*EXERCISE TEXT*:
-------------------------

Tuesday, October 21, 2014

Reading group: Voyage in the Dark by Jean Rhys

Unanimous praise for this book in our reading group, and a pondering on the fact that it hasn't been more popular.

Our archive discussions can be found here and a list of the books we have discussed, with links to the discussions, here

Tuesday, October 14, 2014

The BBC National Short Story shortlist: my assessment of the stories

Further to my earlier post about the BBC National Short Story shortlist, here are my thoughts now that I've actually read and listened to the stories, and also to the Radio 4 interviews with the authors.

Because of other commitments, I listened to one of the stories before I read it, and vice versa with the others, so I'm not sure it's possible to make true comparisons between the stories, since, as Radio Producer Michael Fox commented to me on Facebook, reading and listening are very different experiences, and I'd say it's likely that the experience of a story you have first becomes the primary one, affecting your later experience of the same story in a different medium. Here goes, however.

-------------------------

*DATA EXCERPTS*:
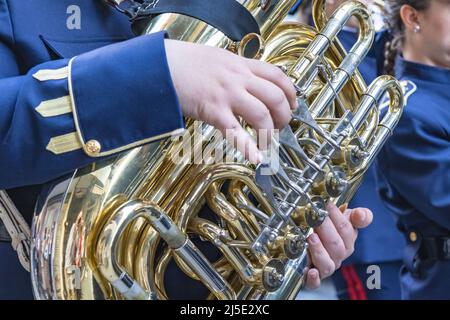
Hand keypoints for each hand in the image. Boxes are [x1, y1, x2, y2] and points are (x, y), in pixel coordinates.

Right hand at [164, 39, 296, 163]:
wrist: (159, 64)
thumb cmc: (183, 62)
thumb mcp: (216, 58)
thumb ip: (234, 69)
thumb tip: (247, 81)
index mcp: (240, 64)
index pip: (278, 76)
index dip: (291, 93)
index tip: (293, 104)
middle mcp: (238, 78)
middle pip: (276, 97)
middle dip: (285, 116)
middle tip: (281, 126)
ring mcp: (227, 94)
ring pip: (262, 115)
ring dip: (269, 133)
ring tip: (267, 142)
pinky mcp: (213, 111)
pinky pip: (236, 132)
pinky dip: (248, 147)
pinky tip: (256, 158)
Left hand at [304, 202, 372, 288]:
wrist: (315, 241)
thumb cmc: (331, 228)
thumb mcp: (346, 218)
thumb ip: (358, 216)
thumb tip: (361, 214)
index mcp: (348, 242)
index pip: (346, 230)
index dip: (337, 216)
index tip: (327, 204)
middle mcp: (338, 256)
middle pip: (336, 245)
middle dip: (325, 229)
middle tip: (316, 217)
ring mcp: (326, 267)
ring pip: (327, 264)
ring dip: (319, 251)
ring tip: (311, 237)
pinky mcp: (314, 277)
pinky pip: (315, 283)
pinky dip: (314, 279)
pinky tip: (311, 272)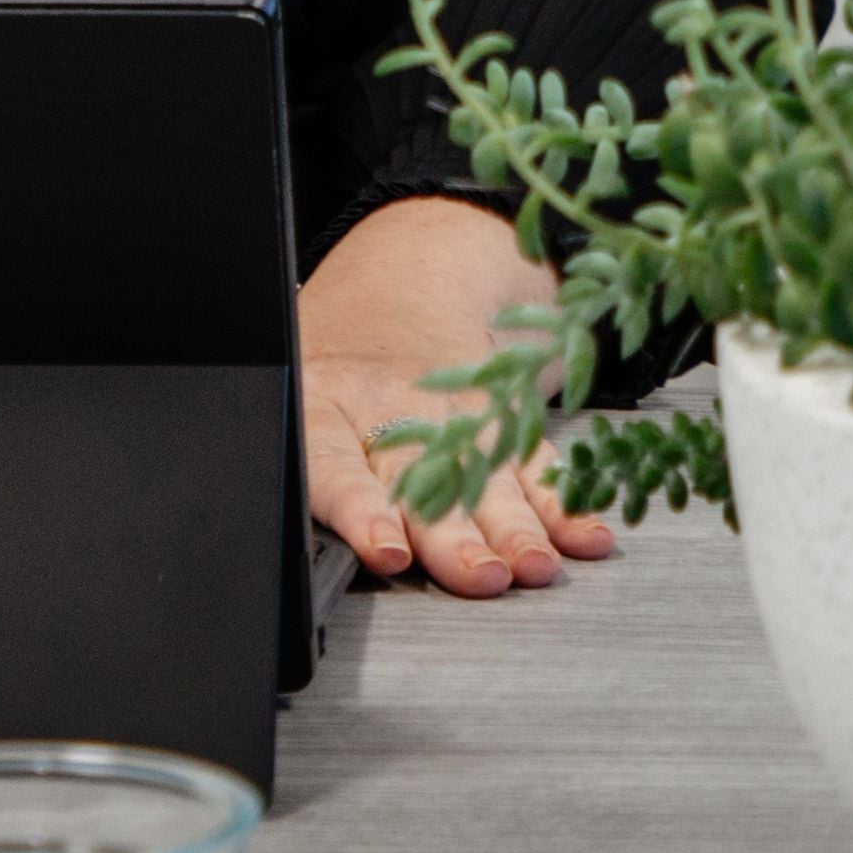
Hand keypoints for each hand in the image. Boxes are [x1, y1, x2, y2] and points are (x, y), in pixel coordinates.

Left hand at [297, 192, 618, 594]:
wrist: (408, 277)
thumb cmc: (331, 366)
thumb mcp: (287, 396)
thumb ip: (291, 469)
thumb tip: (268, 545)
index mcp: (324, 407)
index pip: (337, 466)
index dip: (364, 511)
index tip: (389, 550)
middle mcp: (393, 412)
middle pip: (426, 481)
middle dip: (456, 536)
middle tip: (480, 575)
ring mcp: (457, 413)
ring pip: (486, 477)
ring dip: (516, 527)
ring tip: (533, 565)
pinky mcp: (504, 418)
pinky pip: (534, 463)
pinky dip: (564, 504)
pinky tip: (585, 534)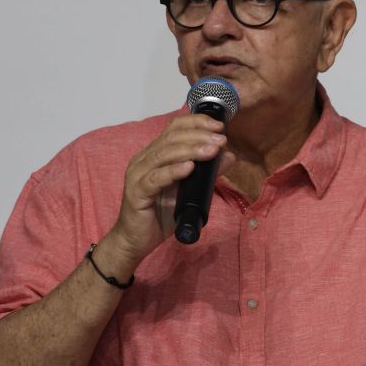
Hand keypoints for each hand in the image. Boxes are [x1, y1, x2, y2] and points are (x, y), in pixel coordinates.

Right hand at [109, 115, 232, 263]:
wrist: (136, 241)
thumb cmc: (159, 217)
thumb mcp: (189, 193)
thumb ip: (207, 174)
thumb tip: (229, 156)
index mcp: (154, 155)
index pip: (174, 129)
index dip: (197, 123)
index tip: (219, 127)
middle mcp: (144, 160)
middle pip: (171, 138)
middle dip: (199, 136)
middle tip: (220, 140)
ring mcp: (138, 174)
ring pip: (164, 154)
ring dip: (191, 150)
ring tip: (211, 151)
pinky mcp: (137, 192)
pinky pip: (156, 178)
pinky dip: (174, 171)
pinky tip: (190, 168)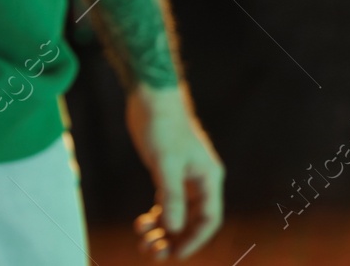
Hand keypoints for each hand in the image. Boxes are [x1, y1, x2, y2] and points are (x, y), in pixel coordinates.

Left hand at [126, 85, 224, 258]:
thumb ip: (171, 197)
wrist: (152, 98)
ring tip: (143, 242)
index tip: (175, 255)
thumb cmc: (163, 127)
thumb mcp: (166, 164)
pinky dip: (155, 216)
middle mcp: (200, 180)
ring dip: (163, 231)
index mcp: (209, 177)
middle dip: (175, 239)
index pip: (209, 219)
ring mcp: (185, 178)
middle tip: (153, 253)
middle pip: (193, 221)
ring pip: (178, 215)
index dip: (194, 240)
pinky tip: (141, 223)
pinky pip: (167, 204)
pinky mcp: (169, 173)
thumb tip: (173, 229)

-------------------------

*EXERCISES*:
**a.** Which broadcasters, radio stations, or websites are named in the blog text about the reading group and the short story shortlist? List each one.
**b.** Carry on the blog post about the BBC National Short Story shortlist from the point where it stops.

*EXERCISE RESULTS*:
**a.** BBC, Radio 4, Facebook

**b.**
I have to say that not one of the five stories left me emotionally moved or aesthetically admiring as winning and shortlisted stories of earlier years have done - say, Kate Clanchy's 'The Not-Dead and the Saved', Jon McGregor's 'Wires' or Sarah Hall's 'Butcher's Perfume': these were stories I found moving precisely because they are dynamic and innovative at the level of language and/or structure. Every one of this year's crop was written by an author known so far for novels rather than for short stories, and this seemed to be reflected in stories that, in the majority, were not language-dense. At least three of them operated, on first impression, more on the level of plot than on that of language or innovative structure and used a predominantly conventional 'tale-telling' mode or tone.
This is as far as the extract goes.